Wij moeten naar een rechtvaardig en effectief klimaatbeleid. Is de minister het met mij eens dat in het behalen van de klimaatdoelstellingen het principe "de vervuiler betaalt" leidend moet zijn? In deze context kan ik dat vertalen in: de uitstoter betaalt.
Nu is het omgekeerde het geval: hoe meer energie je verbruikt, hoe meer je uitstoot, hoe meer de overheid je ondersteunt en helpt. Grootverbruikers van energie, zoals de zware industrie, de luchtvaart en de landbouw, worden waar mogelijk ontzien. Deze grootverbruikers betalen verhoudingsgewijs veel minder energiebelasting. Zelfs kolencentrales worden gesteund met teruggaafregelingen. De vervuiler vervuilt en de belastingbetaler mag betalen. Is de minister het met mij eens dat wij, als wij de uitstoot van broeikasgassen echt willen aanpakken, moeten stoppen met de beloning van grootverbruik en zo snel mogelijk af moeten van allerlei verlichtende maatregelen voor bedrijven en grootverbruikers van energie?

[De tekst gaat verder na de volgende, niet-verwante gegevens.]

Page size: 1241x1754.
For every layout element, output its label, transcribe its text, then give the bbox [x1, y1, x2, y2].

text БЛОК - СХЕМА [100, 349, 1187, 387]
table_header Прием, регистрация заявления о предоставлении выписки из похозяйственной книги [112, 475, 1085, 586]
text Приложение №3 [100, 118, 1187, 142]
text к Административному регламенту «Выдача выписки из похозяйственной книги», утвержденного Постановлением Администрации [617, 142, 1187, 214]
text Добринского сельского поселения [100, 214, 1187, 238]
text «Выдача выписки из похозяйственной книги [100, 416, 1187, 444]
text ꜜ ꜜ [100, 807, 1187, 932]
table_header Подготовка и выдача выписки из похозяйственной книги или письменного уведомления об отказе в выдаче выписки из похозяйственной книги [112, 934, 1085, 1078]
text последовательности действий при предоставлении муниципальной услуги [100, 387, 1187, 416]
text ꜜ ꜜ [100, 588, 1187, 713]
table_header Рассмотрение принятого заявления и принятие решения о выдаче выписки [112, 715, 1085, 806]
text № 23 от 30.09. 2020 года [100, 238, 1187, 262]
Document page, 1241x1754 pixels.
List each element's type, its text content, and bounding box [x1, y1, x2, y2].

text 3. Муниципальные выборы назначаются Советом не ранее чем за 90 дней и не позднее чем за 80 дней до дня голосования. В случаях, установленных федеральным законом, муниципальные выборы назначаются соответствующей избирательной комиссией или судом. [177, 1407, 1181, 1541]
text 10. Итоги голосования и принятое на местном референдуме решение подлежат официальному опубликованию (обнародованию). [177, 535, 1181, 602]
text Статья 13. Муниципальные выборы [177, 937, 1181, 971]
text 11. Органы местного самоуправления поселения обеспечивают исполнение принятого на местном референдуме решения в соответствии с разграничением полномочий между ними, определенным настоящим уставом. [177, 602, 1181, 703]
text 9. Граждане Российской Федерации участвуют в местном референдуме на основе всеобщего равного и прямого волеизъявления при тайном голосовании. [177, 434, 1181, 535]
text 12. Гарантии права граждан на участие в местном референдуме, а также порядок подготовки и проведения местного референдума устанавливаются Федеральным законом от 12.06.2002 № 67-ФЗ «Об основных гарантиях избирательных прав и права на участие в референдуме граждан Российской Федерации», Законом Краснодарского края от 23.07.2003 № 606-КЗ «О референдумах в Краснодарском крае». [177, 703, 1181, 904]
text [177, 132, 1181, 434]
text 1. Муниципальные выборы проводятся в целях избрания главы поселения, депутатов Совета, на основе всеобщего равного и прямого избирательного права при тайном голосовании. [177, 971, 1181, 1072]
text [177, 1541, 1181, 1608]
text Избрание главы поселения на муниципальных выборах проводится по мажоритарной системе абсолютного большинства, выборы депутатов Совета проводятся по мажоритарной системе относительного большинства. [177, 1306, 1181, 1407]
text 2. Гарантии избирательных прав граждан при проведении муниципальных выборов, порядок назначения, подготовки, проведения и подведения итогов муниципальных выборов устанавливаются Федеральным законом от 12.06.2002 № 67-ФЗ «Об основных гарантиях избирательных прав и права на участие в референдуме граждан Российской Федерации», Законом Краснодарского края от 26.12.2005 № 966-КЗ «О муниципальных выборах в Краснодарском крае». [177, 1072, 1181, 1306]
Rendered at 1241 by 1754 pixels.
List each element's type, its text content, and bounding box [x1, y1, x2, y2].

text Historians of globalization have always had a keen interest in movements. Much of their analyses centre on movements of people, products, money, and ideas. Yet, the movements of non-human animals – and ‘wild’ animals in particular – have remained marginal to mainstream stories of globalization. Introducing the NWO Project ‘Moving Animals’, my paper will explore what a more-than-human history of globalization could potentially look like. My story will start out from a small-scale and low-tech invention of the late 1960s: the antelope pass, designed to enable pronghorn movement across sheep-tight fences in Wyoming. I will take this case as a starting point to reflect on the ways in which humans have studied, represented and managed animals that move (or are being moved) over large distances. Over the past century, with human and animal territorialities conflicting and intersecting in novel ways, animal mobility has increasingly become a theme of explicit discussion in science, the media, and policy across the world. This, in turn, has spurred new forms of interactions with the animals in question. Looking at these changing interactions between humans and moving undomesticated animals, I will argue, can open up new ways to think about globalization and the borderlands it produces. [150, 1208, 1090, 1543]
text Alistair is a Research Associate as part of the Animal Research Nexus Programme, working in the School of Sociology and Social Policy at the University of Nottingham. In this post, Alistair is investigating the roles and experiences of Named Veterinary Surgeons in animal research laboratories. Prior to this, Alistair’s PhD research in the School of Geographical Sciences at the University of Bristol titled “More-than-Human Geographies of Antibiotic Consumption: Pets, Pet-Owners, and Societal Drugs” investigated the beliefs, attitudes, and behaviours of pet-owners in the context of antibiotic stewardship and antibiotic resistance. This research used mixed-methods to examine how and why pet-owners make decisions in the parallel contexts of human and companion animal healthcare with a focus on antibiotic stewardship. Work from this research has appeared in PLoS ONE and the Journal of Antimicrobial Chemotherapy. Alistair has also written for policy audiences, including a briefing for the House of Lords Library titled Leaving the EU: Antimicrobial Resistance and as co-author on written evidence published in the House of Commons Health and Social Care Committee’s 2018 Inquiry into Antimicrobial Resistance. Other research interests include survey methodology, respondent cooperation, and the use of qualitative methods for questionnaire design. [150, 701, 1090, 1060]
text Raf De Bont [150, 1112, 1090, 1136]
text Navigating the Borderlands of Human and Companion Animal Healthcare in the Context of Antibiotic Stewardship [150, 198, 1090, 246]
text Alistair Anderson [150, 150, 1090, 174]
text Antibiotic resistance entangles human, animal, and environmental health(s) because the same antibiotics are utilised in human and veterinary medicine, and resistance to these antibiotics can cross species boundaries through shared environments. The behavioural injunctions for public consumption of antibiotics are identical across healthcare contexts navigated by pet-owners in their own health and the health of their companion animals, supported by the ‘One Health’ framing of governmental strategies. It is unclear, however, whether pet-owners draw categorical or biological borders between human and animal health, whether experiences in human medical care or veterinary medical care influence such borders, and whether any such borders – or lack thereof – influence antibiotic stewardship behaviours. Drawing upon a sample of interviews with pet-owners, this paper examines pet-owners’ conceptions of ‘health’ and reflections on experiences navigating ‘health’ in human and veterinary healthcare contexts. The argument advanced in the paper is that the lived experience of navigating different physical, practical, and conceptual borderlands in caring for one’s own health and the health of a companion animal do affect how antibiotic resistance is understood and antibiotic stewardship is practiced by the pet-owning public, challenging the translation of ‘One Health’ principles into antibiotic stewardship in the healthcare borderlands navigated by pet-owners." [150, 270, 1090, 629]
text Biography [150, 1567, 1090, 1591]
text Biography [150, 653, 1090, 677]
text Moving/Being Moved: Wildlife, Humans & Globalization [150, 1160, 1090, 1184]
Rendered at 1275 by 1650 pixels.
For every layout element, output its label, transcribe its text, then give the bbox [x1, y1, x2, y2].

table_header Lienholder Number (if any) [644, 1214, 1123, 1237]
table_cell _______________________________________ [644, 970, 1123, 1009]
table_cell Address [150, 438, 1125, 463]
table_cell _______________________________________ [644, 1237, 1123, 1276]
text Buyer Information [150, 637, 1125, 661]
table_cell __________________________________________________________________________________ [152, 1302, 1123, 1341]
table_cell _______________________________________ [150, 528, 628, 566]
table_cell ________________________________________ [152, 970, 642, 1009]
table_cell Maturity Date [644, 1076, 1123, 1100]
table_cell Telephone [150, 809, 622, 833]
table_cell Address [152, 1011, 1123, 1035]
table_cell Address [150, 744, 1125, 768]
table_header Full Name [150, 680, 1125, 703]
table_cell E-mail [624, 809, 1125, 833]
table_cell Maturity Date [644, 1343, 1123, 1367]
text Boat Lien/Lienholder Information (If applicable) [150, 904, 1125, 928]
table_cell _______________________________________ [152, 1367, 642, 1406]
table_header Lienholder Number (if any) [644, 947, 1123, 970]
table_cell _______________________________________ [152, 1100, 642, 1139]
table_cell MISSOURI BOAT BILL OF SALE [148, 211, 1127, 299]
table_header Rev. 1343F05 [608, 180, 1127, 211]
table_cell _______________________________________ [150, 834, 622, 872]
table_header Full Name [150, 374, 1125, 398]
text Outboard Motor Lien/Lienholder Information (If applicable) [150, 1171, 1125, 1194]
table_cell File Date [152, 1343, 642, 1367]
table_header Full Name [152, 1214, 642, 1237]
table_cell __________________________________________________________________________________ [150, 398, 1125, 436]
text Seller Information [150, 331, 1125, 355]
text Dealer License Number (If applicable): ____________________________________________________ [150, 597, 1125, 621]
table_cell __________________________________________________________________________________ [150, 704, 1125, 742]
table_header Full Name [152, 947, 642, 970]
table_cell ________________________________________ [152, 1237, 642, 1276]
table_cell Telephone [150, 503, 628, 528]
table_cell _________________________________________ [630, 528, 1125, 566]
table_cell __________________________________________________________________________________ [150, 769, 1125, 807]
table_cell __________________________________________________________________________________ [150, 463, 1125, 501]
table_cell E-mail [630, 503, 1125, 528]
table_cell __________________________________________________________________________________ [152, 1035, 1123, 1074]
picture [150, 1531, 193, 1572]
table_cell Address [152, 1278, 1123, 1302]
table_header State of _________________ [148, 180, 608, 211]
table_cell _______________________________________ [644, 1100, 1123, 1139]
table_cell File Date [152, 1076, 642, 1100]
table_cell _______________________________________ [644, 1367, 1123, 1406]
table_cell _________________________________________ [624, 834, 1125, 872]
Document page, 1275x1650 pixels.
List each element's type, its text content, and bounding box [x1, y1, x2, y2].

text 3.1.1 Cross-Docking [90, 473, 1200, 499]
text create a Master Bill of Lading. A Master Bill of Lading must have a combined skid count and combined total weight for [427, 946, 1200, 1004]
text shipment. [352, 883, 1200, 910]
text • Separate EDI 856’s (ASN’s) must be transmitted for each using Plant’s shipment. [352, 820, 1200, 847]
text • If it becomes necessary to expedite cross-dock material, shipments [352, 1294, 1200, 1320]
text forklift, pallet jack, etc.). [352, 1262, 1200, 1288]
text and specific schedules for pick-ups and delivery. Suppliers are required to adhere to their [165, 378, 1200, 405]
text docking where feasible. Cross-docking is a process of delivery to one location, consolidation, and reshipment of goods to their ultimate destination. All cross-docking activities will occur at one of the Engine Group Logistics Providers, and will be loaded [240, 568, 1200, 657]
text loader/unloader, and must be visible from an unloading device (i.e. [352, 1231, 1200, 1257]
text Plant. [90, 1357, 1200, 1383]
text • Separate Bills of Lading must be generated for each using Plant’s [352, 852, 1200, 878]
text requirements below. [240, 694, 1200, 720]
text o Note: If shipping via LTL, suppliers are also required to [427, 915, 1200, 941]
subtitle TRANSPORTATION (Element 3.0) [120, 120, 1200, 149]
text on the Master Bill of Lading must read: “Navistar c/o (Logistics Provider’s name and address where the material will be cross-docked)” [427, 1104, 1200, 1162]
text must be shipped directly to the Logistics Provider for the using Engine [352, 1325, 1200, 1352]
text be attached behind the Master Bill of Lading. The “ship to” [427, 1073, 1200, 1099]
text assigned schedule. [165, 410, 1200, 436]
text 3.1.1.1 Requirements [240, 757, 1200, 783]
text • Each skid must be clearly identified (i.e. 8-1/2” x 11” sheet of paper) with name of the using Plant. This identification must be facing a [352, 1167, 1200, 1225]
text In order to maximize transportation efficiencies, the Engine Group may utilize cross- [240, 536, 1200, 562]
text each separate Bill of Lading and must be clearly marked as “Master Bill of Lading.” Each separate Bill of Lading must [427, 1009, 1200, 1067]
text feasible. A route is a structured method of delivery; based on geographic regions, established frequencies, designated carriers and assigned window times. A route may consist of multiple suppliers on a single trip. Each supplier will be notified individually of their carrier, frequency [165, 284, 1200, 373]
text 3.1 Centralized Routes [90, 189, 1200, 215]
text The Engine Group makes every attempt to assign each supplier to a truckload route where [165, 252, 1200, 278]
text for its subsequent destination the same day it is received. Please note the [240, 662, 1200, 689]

In het debat vanochtend spraken wij over energiebesparing. Ik zei toen: de meest duurzame energie is energie die je niet gebruikt. Andere woordvoerders zeiden iets soortgelijks, net als de minister. Ik wil dat hier herhalen. Energie die je niet gebruikt, leidt niet tot uitstoot van broeikasgas. Energiebesparing spaart dus het klimaat. Energiebesparing spaart ook de portemonnee. Denk aan de goede isolatie van woningen.
De Partij voor de Dieren stelt voor om een isolatiefonds op te richten, een fonds beschikbaar voor iedereen om de nodige isolerende maatregelen te nemen met een geschikte terugbetaaltermijn. Staat de minister hier positief tegenover?
De effecten van het klimaatbeleid op de allerarmsten zouden eigenlijk ook besproken moeten worden met de minister voor Wonen en Rijksdienst. Om de effecten van klimaatverandering op de allerarmsten te beperken, ontkomen wij er niet aan om ook de voorraad sociale huurwoningen te isoleren. Ook mensen in sociale huurwoningen moeten hun energierekening kunnen verlagen door isolerende maatregelen. Wij voeren dit debat met de minister van EZ. Mijn vraag aan hem is: welke maatregelen neemt het kabinet om de voorraad sociale huurwoningen te laten verduurzamen, zodat ook de allerarmsten maatregelen kunnen treffen tegen de klimaatverandering? Ik heb er begrip voor als die vraag later schriftelijk wordt beantwoord.
De heer Bosman (VVD):
Volgens mij is er een fonds voor isolatie, maar dat terzijde. Ik heb een vraag aan de heer Wassenberg over de maatregelen die hij wil nemen voor de industrie. De industrie moet volgens hem gewoon meer gaan betalen. Moeten we dat gewoon als Nederland alleen doen en maar zien wat de consequenties zijn? Of vindt de heer Wassenberg dat dit Europees of misschien zelfs mondiaal moet worden aangepakt?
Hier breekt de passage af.